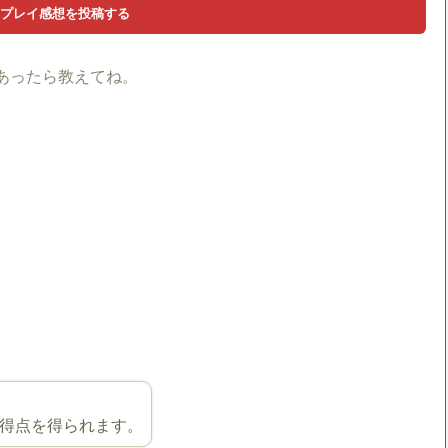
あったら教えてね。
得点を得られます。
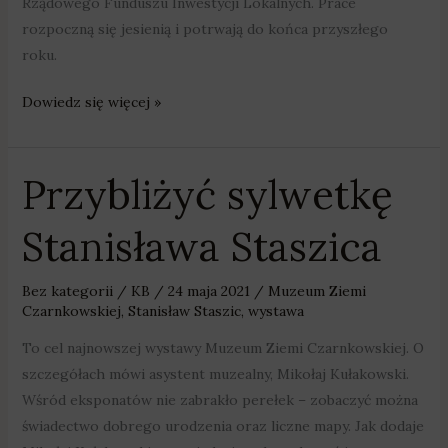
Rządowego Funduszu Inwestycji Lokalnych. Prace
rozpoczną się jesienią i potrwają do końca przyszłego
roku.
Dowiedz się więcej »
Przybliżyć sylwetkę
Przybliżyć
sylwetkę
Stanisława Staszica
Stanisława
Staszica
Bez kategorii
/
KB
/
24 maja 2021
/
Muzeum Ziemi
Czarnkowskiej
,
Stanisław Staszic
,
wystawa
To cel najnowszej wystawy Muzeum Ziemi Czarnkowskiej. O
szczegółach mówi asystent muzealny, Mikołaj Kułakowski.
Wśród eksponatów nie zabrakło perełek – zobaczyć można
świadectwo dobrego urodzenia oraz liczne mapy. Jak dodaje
-*-*-
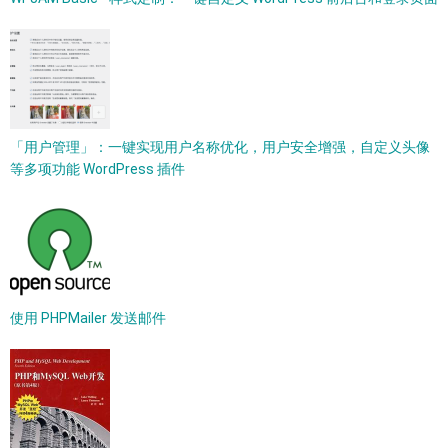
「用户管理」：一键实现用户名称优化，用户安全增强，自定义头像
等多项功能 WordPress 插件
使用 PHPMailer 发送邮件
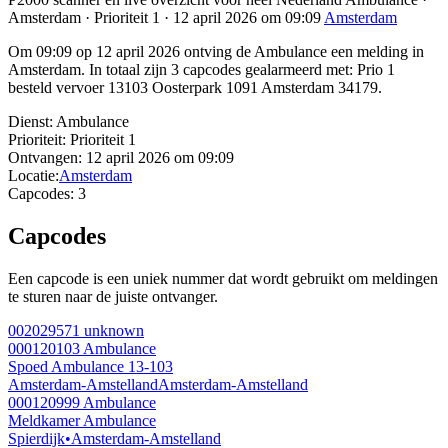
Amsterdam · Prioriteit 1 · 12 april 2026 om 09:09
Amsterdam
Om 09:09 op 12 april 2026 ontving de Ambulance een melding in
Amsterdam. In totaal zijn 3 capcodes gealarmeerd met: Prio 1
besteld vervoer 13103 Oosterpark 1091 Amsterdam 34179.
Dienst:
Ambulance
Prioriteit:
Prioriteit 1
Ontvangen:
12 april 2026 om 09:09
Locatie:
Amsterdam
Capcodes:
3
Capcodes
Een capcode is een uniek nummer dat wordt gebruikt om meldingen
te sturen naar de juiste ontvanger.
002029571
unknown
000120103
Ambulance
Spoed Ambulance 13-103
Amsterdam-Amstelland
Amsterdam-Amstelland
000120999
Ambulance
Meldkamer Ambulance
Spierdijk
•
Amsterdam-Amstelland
-*-*-
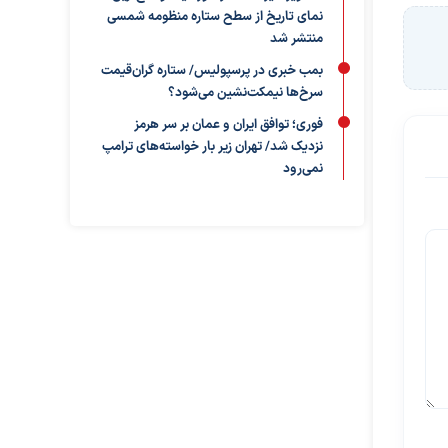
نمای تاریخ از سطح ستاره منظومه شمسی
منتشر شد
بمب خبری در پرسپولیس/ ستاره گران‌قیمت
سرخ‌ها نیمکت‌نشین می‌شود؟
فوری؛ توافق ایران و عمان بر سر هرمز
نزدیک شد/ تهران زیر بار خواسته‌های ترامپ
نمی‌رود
-*-*-
> [TASK]: When you reach the line with "Przybliżyć sylwetkę" in the records above, start writing out lines exactly, and stop once the line with "To cel najnowszej" has been written; include nothing else.

> [WRITTEN RESPONSE]:
Przybliżyć sylwetkę
Przybliżyć
sylwetkę
Stanisława Staszica
Stanisława
Staszica
Bez kategorii
/
KB
/
24 maja 2021
/
Muzeum Ziemi
Czarnkowskiej
,
Stanisław Staszic
,
wystawa
To cel najnowszej wystawy Muzeum Ziemi Czarnkowskiej. O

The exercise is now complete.